Nearly ten years ago, Mr. Hernandez was diagnosed with prostate cancer. After immigrating from Trinidad as a young adult, he attended three different colleges but failed to graduate. He married and had a series of odd jobs from caregiver to martial arts instructor throughout his life. In his mid-fifties at the time of his diagnosis, Mr. Hernandez was already suffering from depression, divorced, and lived alone in a three-quarter house. He was essentially unemployed and visited the Bed-Stuy Campaign Against Hunger as a food pantry client.

“A critical disease really hits you, believe me. You completely change… It crushed me a little bit,” he recalled of his diagnosis. “I was like in limbo, just almost surviving day-to-day with no real objective.”

But one day, he noticed a poster for a program geared towards senior citizens at the BSCAH office — a program now known as Health 360. The series of weekly classes aims to inform the elderly about healthy eating, the importance of locally-sourced produce and the roots of common ailments like diabetes, high blood pressure, cardiovascular disease and obesity.

“Every Friday, I wake up, and I go to school and have to do my homework…in terms of doing stuff that’s better for my health,” he said. Though it was difficult at first to implement the lessons in his daily life, Mr. Hernandez gradually became more conscious of his eating and exercise habits. He started reading extensively about developing a healthy lifestyle, from Jethro Kloss’s Back to Eden, to Peter Tompkins and Christopher Bird’s The Secret Life of Plants, to studies by the American Medical Association.

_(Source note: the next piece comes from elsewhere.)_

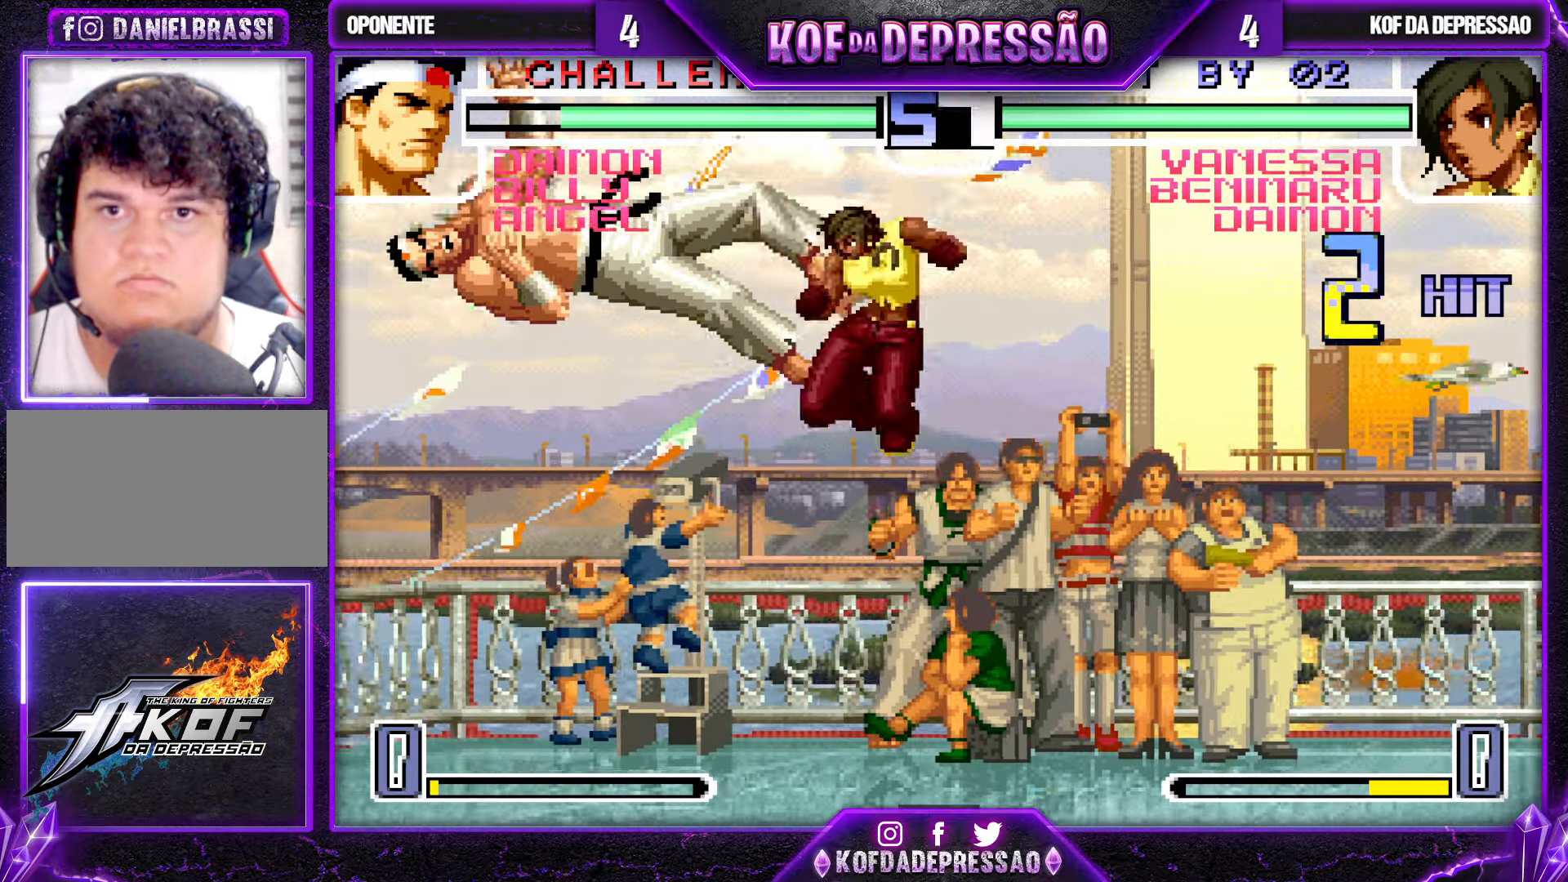
{"dt_ms": 500, "buttons": [], "left_stick": "right", "events": [[17, "left_stick", "left"], [67, "left_stick", "down"], [150, "left_stick", "right"], [167, "CROSS", "down"], [250, "CROSS", "up"], [317, "SQUARE", "down"], [417, "SQUARE", "up"]]}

After successfully completing Health 360 (not once, but three times), he started working in the BSCAH Urban Garden — though his first task was to pick weeds out of the plant beds, he now works at all three gardens in Bed-Stuy and the garden in Far Rockaway.

The garden has helped him relieve stress and learn responsibility — “I have to take care of the garden and I have to take care of the chickens,” he said. “Chickens, you know, are like little kids… I have to feed them. I don’t want to let them suffer — it’s like a little baby.”

Mr. Hernandez now avidly practices and teaches Tai Chi and works in the BSCAH garden five times a week — “sometimes I come on Saturdays. Or maybe Sundays if I feel it needs a bit more… I’m attached to it now.”

His cancer is in remission, his blood pressure has been reduced and his depression is under control. “I exercise now more than ever,” he added.

He has also had the opportunity to take what he has learned back into the community, as a committee member of a collegiate program at the Foundation for a Better Life and a health advocate at Neighbors Together. He is also part of an advocacy group at the Department of Mental Hygiene that arranges HIV testing and informs the public about obesity and cancer.